The Prime Minister’s “Li Keqiang Index” is widely known. It replaces GDP with electricity generation + rail car loadings + bank loans. Regarding electricity production — the most important parameter — consumption of coal by electric power plants is about 425,000 tons/day, compared to about 650,000 tons/day in 2019 at this period after the New Year. Railway loadings of coal at major ports are about 400,000 tons/day, compared to 550,000 tons/day in 2019 at this point. The electricity generation and use index for one industrial province, Zhejiang, is at 34.77, ten points higher than Feb. 9; however, it was 88.68 at this time last year.

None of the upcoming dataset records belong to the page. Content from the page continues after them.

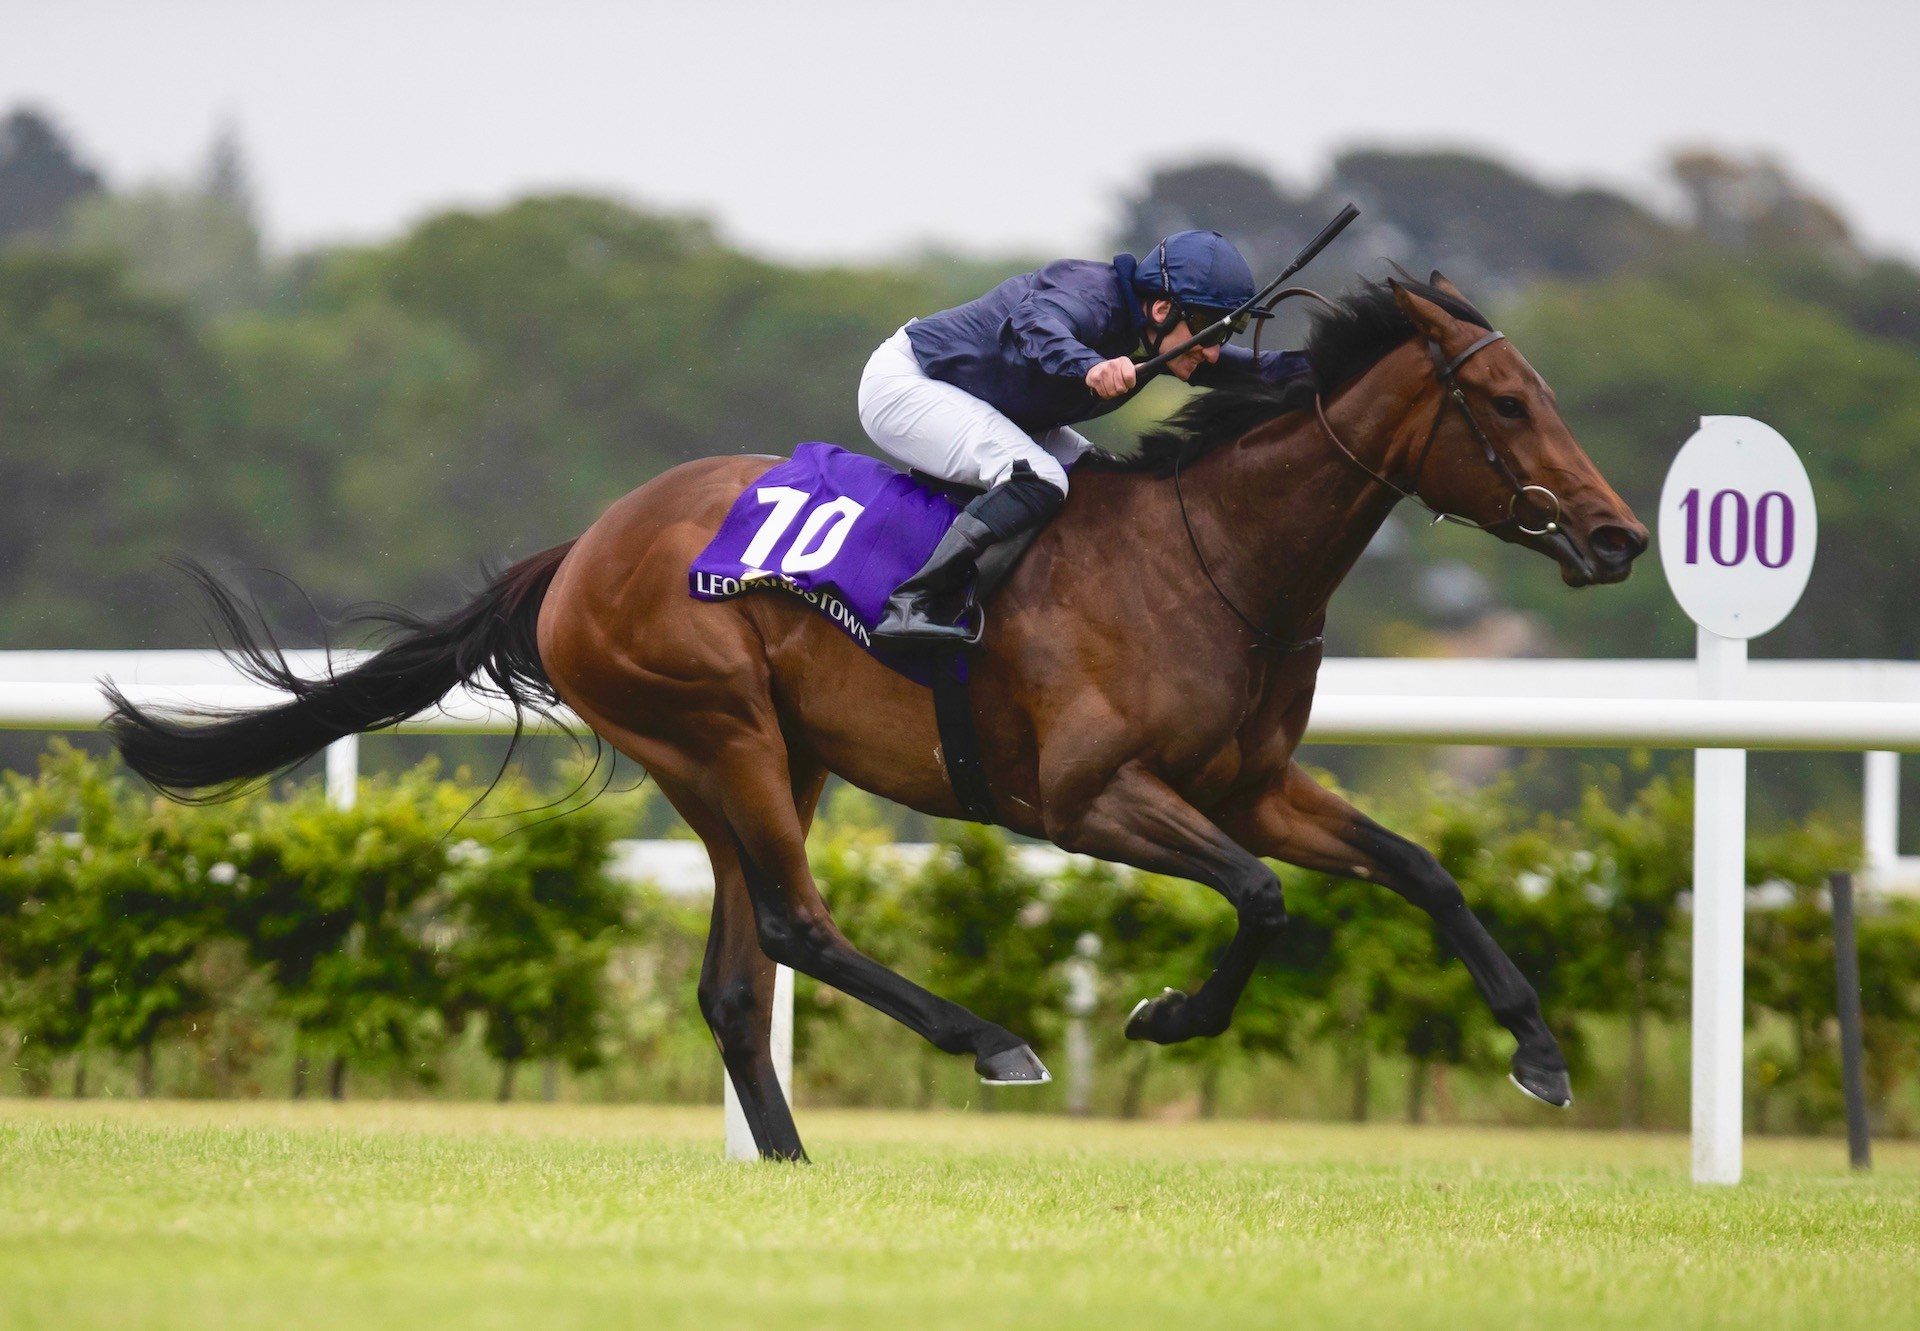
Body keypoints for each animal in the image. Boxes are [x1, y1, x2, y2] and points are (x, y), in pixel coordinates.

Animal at [105, 274, 1643, 1160]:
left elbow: (1418, 867)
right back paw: (989, 1039)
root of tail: (583, 546)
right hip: (716, 732)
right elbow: (1262, 897)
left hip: (769, 759)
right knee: (795, 926)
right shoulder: (1085, 798)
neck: (1213, 558)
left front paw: (1540, 1050)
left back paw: (790, 1159)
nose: (1620, 535)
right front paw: (1164, 1014)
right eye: (1506, 400)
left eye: (1547, 390)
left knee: (739, 977)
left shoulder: (1252, 781)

But notably, bank lending is way up. According to data from the People’s Bank of China (PBOC) released Feb. 20 and reported by Reuters Feb. 22, banks extended a record 3.34 trillion yuan ($476.42 billion) in new yuan loans in January, triple the December level. Mortgages and other household loans fell slightly from December to January, but business lending quadrupled. This is PBoC policy, and it is funding discounting of these loans on an unprecedented scale.

Steel production figures are less up-to-date: They were only about one-third of normal at three weeks past the New Year, or one week ago.

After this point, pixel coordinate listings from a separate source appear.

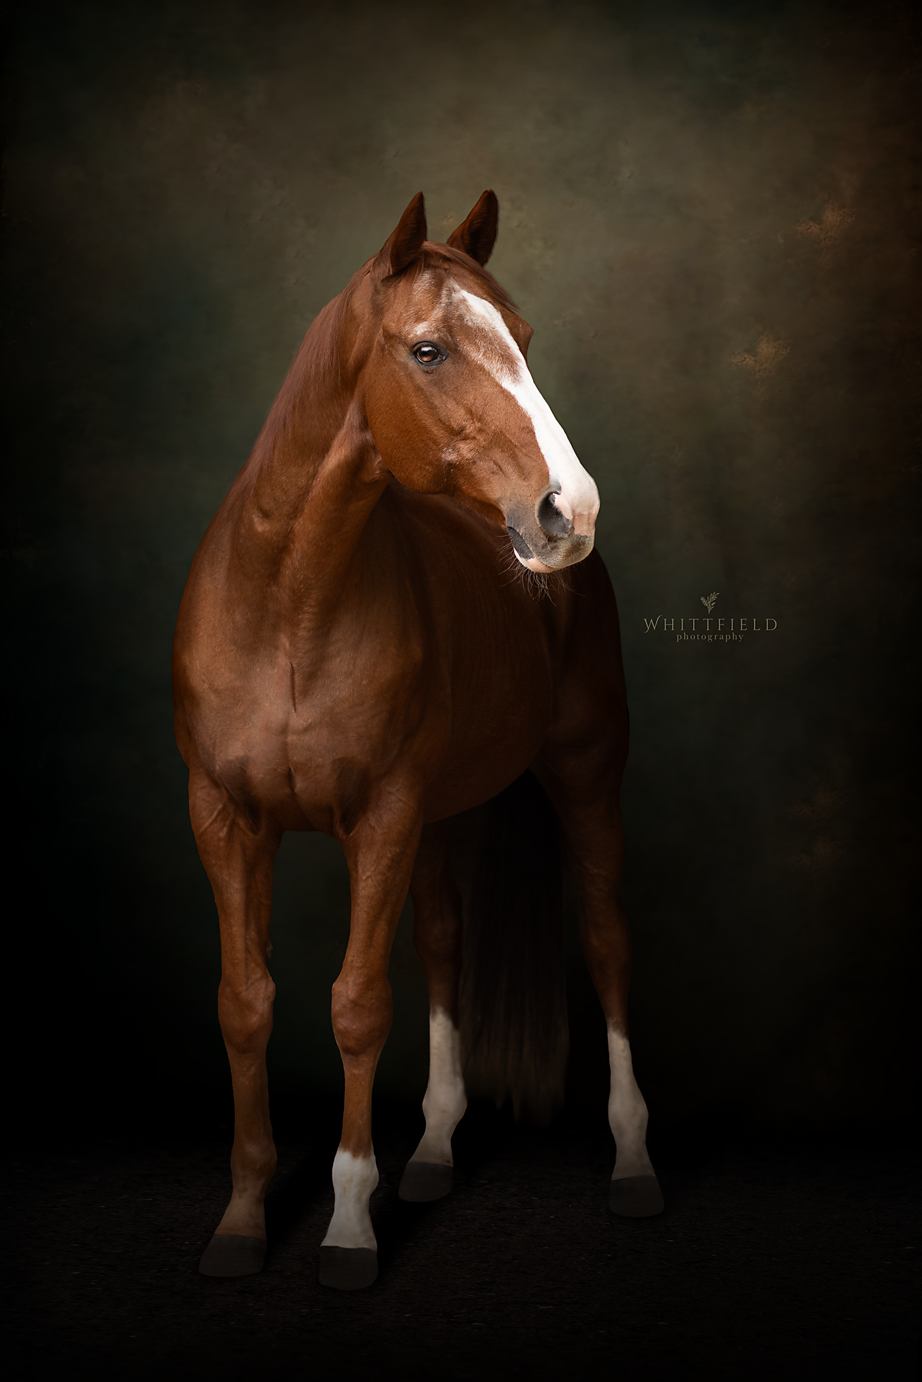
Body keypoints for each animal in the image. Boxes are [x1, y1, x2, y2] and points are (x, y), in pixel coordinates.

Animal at [172, 189, 663, 1292]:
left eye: (523, 339)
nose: (569, 511)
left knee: (606, 940)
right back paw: (436, 1147)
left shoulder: (382, 816)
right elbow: (244, 1003)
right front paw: (241, 1217)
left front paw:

Railway passenger traffic is about 15 million persons/day, about one-fourth of normal. These figures are reported by Goldman Sachs Global Investment Research and by Reuters Feb. 24; they come from various sources. Only about one-fifth to one-third of workers who went to their hometowns before New Years, have returned to the cities they work in; some provinces are sending trains or even flights to bring them back.

China had been accounting for one-third of worldwide economic growth.

Beijing Issues Guidelines to Facilitate Work Resumption

On February 25, in Beijing a panel of government officials briefed the media on new centralized measures being undertaken to help businesses to resume production. One leading panelist was Tang Jun, Vice Minister of the State Ministry for Marketing Administration. He quoted Xi Jinping’s recent admonition that, there must be “coordinated action against the epidemic, but also, orderly resumption of work.”

A 10-point plan to help companies resume activity was discussed. Among the points were such measures as the issuance of permits for food producers; the pledge of government investigations to prevent monopolies; the issuance of licenses for producers, and altering the time period of issuing them, to help out businesses involved.